**TASK INSTRUCTIONS**
Which lines of the entries below contain the string "herzien"? Copy each one.

**DATA FOR THIS EXERCISE**

Start of Block

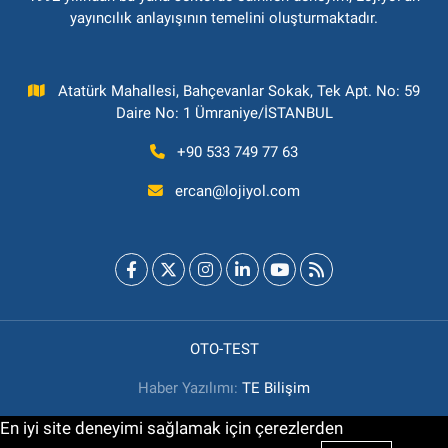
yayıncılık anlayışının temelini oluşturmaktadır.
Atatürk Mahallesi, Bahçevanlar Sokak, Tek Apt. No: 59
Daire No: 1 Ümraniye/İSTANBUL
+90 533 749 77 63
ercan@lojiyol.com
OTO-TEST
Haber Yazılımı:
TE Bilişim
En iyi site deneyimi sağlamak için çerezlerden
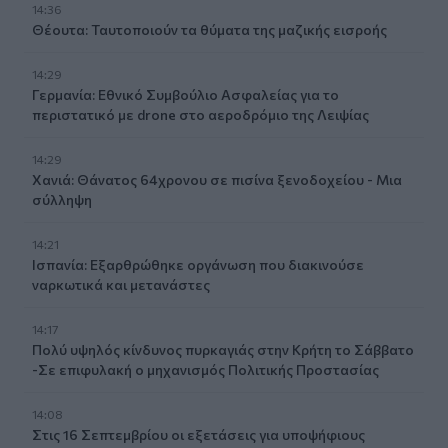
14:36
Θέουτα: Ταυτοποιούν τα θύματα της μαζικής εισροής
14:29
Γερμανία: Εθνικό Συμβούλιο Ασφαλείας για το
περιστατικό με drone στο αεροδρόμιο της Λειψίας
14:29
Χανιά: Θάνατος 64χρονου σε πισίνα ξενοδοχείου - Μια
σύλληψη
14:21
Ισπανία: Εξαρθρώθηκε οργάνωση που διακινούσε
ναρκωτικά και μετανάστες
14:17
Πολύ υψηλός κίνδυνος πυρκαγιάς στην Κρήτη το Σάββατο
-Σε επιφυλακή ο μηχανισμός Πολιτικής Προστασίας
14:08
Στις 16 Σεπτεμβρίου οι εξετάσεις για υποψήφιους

End of Block
Start of Block

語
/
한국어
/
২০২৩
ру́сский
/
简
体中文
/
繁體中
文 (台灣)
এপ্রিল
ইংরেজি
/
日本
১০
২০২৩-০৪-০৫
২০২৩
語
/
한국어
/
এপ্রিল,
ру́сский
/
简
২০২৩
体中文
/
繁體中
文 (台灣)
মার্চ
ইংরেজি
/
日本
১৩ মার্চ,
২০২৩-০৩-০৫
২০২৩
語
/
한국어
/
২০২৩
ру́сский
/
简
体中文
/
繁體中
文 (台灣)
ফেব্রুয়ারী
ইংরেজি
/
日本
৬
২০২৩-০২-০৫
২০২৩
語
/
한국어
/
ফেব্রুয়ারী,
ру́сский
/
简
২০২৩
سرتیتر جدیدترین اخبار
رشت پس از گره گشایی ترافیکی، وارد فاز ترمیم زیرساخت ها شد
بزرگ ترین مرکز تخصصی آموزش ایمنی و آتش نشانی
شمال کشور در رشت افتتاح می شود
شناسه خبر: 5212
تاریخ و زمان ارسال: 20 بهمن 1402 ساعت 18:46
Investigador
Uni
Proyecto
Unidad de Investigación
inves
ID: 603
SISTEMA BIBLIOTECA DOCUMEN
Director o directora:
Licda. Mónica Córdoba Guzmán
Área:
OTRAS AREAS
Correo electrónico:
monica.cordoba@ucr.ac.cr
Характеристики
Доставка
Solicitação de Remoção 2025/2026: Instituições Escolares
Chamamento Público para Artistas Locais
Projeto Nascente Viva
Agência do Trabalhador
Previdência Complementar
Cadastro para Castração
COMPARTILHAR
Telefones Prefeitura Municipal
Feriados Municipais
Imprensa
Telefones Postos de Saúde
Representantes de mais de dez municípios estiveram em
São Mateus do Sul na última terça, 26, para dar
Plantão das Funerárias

End of Block
Start of Block

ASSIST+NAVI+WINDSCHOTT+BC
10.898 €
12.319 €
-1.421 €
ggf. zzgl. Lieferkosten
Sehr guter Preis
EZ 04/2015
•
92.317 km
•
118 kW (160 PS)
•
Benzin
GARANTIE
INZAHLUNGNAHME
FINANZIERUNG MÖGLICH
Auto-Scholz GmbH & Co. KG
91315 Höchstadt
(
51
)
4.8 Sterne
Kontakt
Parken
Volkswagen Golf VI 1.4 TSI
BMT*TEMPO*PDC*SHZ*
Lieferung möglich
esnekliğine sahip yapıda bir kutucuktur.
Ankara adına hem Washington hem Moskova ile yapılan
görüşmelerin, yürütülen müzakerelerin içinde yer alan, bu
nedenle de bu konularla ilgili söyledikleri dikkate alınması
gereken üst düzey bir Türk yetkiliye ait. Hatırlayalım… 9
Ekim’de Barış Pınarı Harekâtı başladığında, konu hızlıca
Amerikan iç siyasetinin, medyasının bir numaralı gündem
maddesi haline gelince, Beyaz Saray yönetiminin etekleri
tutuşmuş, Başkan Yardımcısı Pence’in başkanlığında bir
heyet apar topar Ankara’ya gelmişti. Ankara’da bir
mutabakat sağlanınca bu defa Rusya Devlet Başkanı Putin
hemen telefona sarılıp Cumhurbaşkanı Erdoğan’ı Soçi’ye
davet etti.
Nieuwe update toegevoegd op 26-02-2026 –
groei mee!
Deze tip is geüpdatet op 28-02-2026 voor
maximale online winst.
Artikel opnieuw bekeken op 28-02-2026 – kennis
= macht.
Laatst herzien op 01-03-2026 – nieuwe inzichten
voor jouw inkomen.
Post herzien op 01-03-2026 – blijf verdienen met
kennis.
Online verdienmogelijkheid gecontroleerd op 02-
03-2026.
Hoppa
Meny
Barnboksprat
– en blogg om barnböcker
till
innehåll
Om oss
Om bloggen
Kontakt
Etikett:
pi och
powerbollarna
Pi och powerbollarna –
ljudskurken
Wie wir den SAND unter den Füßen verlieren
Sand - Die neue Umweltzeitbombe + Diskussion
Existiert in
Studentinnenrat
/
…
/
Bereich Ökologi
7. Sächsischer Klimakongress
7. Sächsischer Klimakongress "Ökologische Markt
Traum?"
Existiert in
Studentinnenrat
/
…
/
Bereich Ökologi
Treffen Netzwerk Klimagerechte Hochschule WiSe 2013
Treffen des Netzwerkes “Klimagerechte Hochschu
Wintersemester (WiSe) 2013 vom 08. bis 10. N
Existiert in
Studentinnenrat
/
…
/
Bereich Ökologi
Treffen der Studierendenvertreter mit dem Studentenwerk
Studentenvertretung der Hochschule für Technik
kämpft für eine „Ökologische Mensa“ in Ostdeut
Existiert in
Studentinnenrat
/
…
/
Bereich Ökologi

End of Block

**ANSWER TO THIS TASK**
Laatst herzien op 01-03-2026 – nieuwe inzichten
Post herzien op 01-03-2026 – blijf verdienen met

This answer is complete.